Our recent World Disasters report 2018, focusing on those left behind in humanitarian settings, the exclusion of various categories of person from persons with disability, to older persons to migrants or those living far away and are hard to access. This report highlighted fundamental weaknesses in the main humanitarian system that need to be addressed in the future.

The impact of the climate crisis is already disproportionally affecting poor and vulnerable people, unless there is substantive investment in resilience and adaptation with these communities there will be major and growing human suffering across the globe.

Most Red Cross and Red Crescent National Societies work on migration, providing safe humanitarian spaces and supporting basic services for irregular migrants is necessary to avoid this group falling into high risk contexts. The implementation of the agreed Global Compact on Migration should be a global priority.

In the area of health care, the IFRC supports government to ensure the provision of universal health care. We work with many groups who currently don’t benefit from such coverage, this includes TB patients, persons living with HIV, persons affected by pandemics, those exposed to the risk of malaria, people lacking access to clean and safe drinking water.

  • Assessment on those left behind

This area is covered in the other sections. Overall there is far too much rhetoric on this and far too little action in many contexts where the Red Cross and Red Crescent National Societies work. At the same time there are many good practices to show the path to reach and empower those being left behind.

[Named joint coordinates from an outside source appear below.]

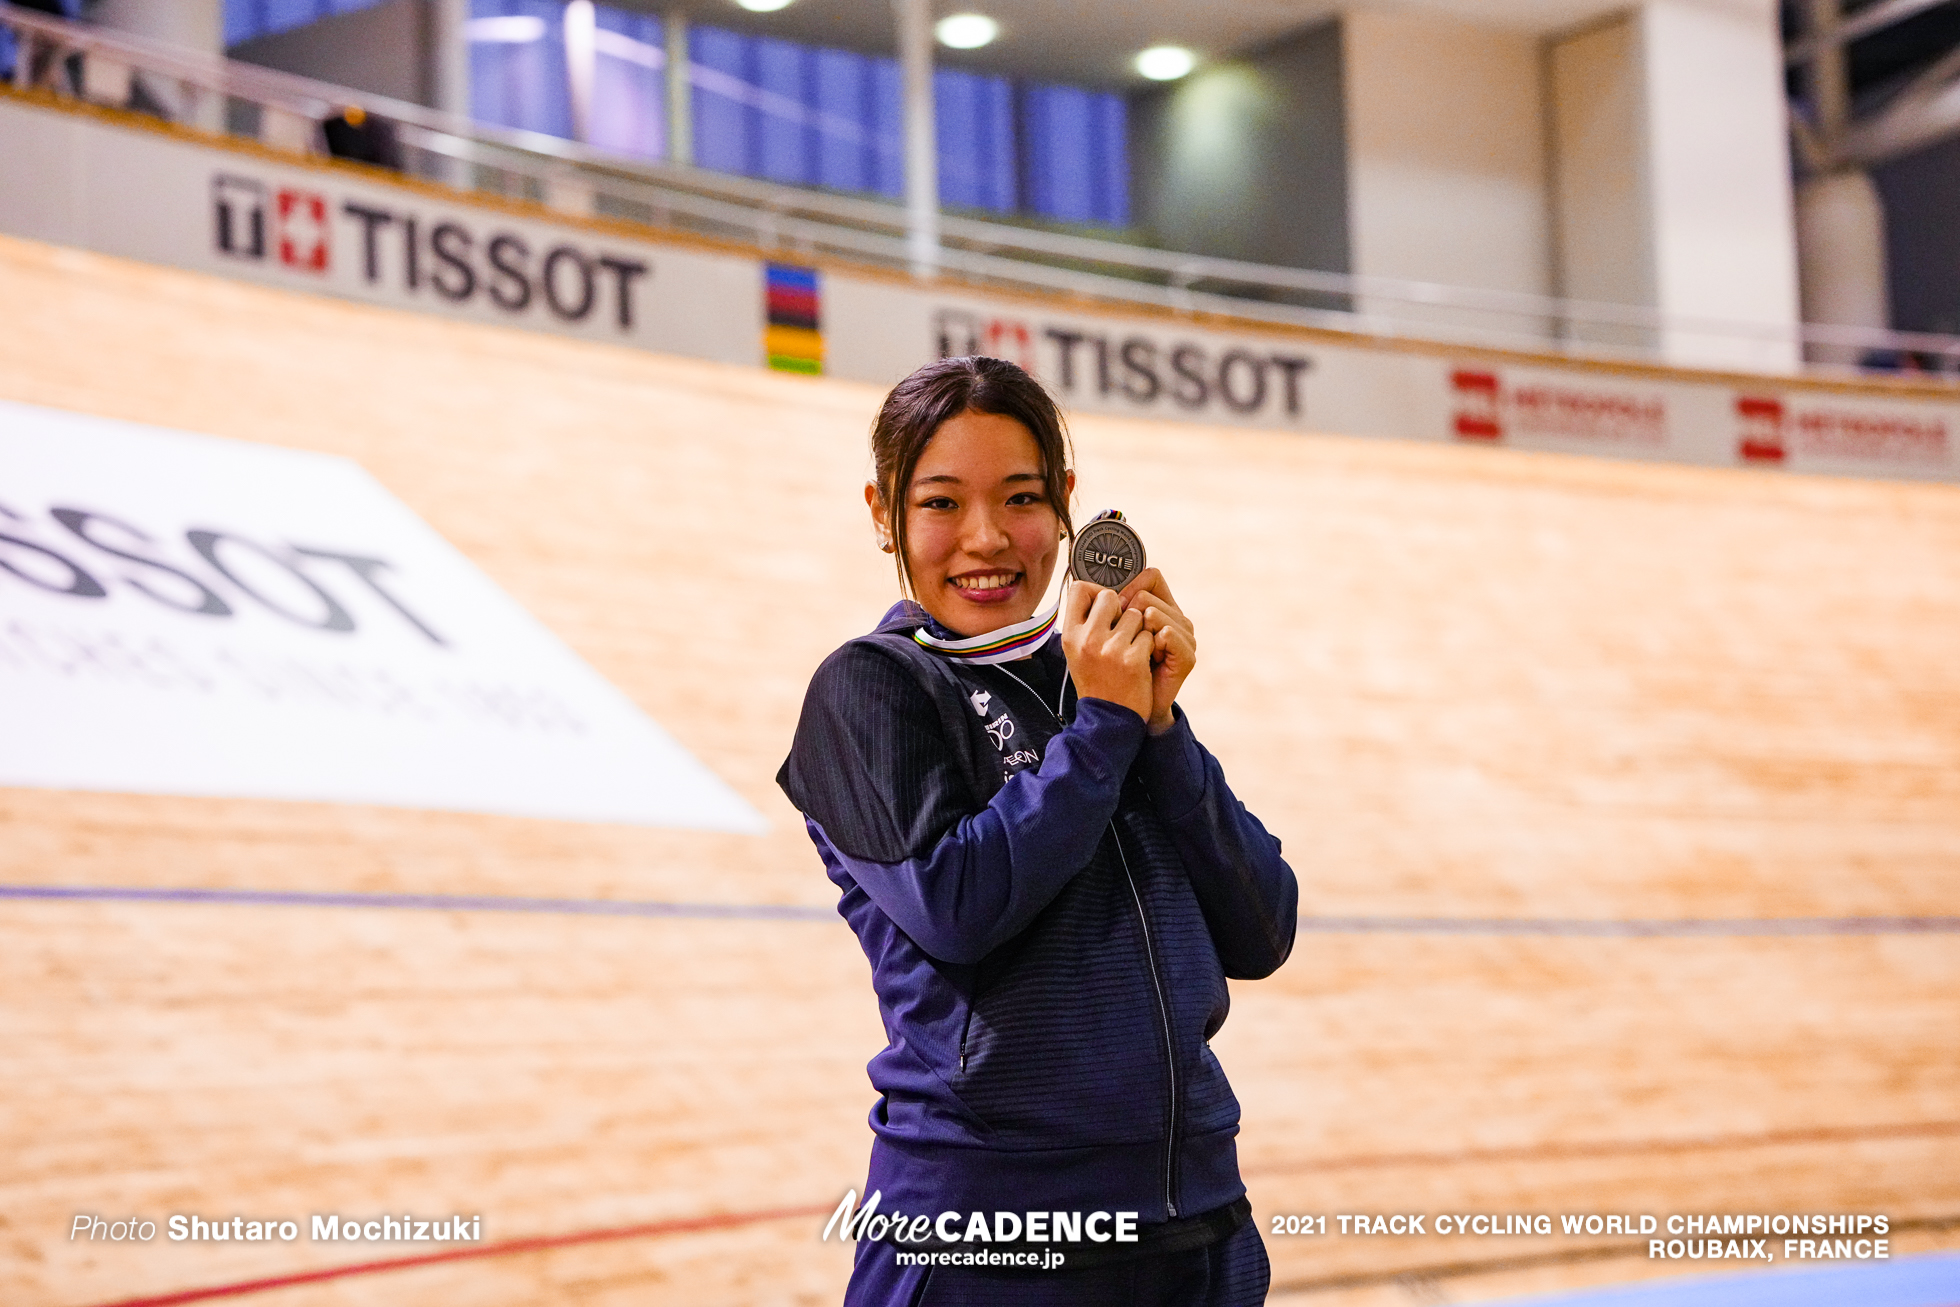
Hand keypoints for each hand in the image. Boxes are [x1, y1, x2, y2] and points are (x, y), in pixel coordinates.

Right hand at [1060, 579, 1152, 720]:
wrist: (1109, 719)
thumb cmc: (1096, 681)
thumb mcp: (1078, 652)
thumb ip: (1084, 623)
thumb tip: (1095, 590)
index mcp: (1070, 636)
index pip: (1079, 589)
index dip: (1095, 592)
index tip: (1104, 607)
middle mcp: (1087, 639)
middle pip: (1109, 596)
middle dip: (1121, 610)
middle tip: (1121, 630)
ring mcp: (1110, 649)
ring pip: (1135, 614)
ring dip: (1138, 629)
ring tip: (1131, 650)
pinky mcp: (1133, 660)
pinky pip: (1149, 635)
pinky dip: (1150, 646)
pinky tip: (1142, 662)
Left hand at [1117, 568, 1195, 733]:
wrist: (1129, 710)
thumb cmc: (1116, 671)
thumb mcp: (1107, 636)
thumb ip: (1107, 610)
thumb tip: (1090, 585)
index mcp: (1160, 608)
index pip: (1151, 576)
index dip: (1128, 588)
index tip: (1115, 609)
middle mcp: (1175, 618)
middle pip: (1145, 595)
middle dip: (1126, 615)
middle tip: (1120, 640)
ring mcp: (1184, 636)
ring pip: (1153, 613)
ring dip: (1136, 633)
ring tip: (1132, 653)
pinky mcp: (1187, 656)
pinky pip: (1165, 634)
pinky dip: (1150, 645)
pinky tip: (1145, 659)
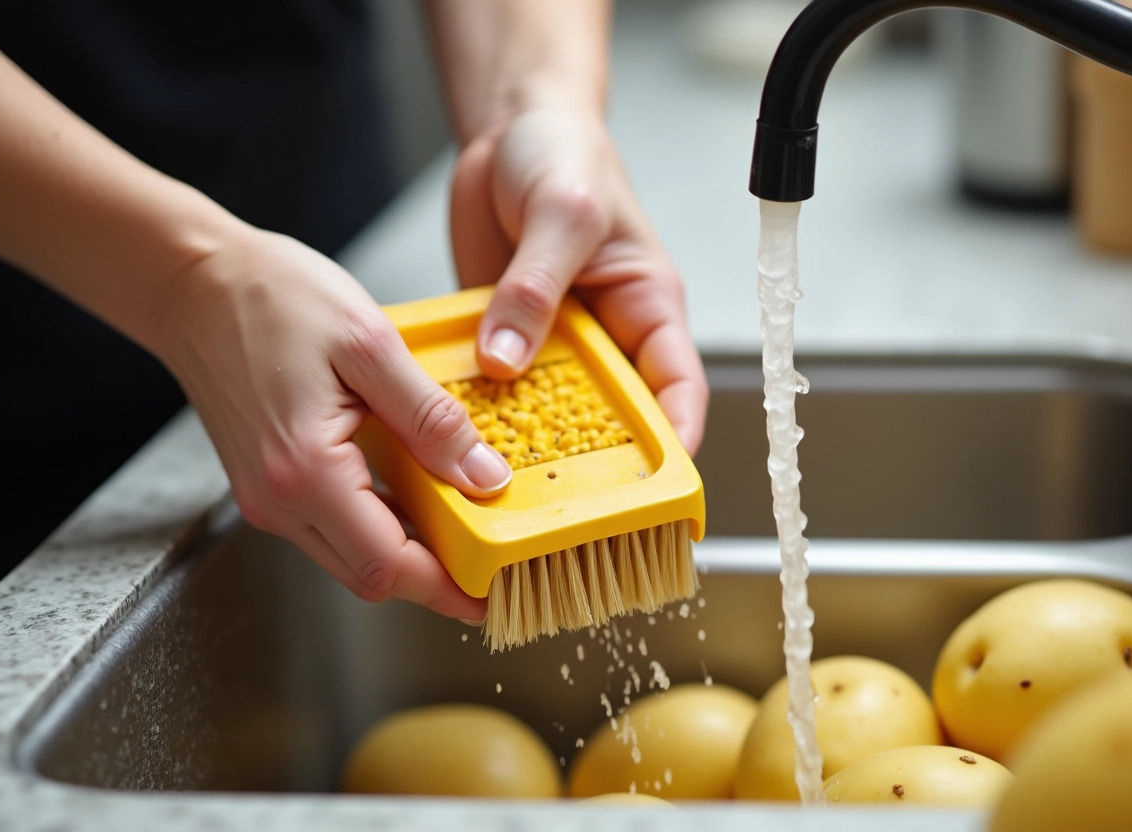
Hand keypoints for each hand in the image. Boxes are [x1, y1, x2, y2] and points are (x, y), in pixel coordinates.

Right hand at [156, 228, 511, 618]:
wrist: (196, 282)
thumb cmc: (271, 298)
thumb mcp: (370, 345)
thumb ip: (430, 419)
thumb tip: (484, 477)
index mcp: (304, 471)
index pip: (386, 565)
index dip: (444, 589)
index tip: (488, 596)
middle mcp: (278, 499)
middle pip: (368, 574)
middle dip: (432, 580)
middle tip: (488, 566)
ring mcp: (267, 496)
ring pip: (349, 555)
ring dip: (406, 554)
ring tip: (462, 532)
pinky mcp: (267, 483)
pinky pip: (331, 526)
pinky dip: (378, 525)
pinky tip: (414, 499)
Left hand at [450, 107, 708, 453]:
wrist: (509, 128)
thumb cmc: (566, 154)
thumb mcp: (563, 212)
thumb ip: (536, 287)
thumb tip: (505, 359)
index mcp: (648, 308)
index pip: (678, 389)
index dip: (676, 441)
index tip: (660, 487)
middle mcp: (605, 335)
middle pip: (612, 417)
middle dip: (592, 462)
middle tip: (561, 501)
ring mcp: (554, 342)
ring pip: (549, 410)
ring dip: (525, 439)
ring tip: (498, 475)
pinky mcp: (507, 338)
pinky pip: (496, 384)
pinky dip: (478, 407)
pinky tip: (453, 428)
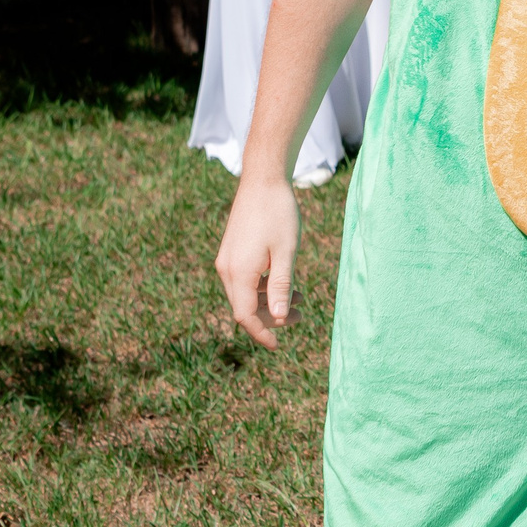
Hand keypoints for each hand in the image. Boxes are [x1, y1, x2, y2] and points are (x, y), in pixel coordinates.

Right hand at [215, 173, 300, 350]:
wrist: (263, 179)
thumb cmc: (278, 213)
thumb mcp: (286, 252)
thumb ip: (281, 286)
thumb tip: (276, 317)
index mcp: (238, 272)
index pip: (245, 316)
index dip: (261, 333)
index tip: (278, 346)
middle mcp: (226, 269)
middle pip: (244, 307)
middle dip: (270, 317)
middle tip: (300, 315)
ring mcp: (227, 260)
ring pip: (244, 294)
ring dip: (269, 301)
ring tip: (300, 298)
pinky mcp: (232, 251)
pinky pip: (244, 280)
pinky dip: (263, 286)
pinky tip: (285, 281)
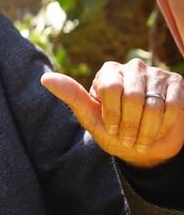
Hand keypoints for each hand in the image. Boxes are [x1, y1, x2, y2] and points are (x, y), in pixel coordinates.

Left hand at [41, 59, 183, 167]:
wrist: (146, 147)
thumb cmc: (115, 131)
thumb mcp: (90, 117)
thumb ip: (71, 96)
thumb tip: (45, 78)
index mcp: (108, 72)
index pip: (110, 90)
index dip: (112, 116)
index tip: (112, 129)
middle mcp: (132, 67)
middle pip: (133, 98)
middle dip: (130, 126)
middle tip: (129, 138)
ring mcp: (156, 74)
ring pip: (154, 105)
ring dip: (148, 130)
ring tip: (143, 137)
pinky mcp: (177, 83)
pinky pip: (174, 107)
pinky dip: (165, 125)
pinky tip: (160, 130)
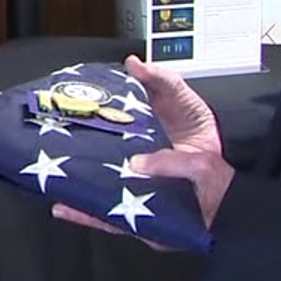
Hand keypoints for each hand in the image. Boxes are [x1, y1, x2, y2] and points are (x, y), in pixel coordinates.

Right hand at [50, 54, 234, 239]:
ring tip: (53, 169)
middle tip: (55, 136)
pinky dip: (83, 212)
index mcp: (140, 132)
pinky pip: (106, 215)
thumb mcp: (187, 104)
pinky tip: (63, 205)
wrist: (227, 198)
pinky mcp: (135, 214)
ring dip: (75, 177)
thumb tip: (134, 65)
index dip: (89, 111)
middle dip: (75, 145)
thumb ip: (163, 81)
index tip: (70, 103)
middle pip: (96, 151)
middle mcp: (131, 160)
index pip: (108, 119)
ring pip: (94, 182)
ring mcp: (131, 187)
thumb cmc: (207, 150)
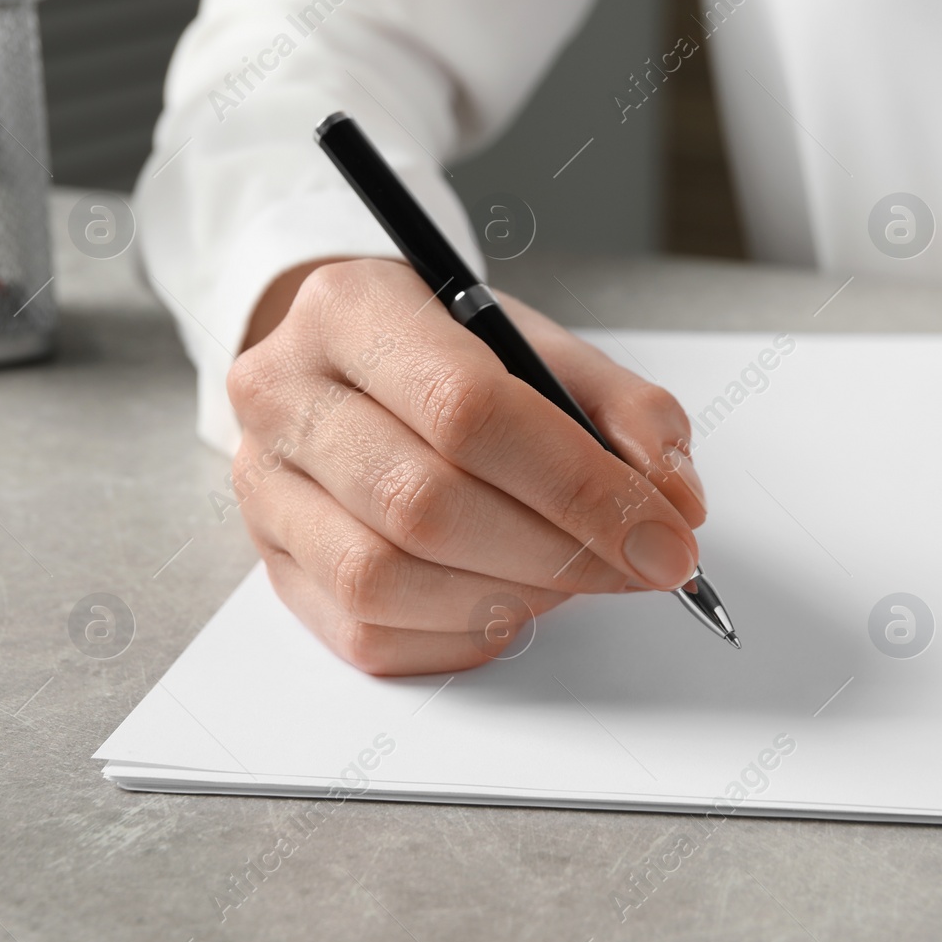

  • Areas where political guidance is needed at the HLPF and policy recommendations

The apolitical nature of the IFRC means that we will address this area indirectly. We believe that priority needs to be given to:

  • A major scaling up in investment in climate informed disaster risk reduction and community adaptation targeting poor and vulnerable communities around the world.
  • A priority given to education in crisis settings and inclusive education with a strong focus on humanitarian values.
  • A real evidence-based focus on the no one left behind agenda to promote policies and programs that address this huge challenge in both crisis and non-crisis settings. This was poorly addressed at the HLPF in 2018.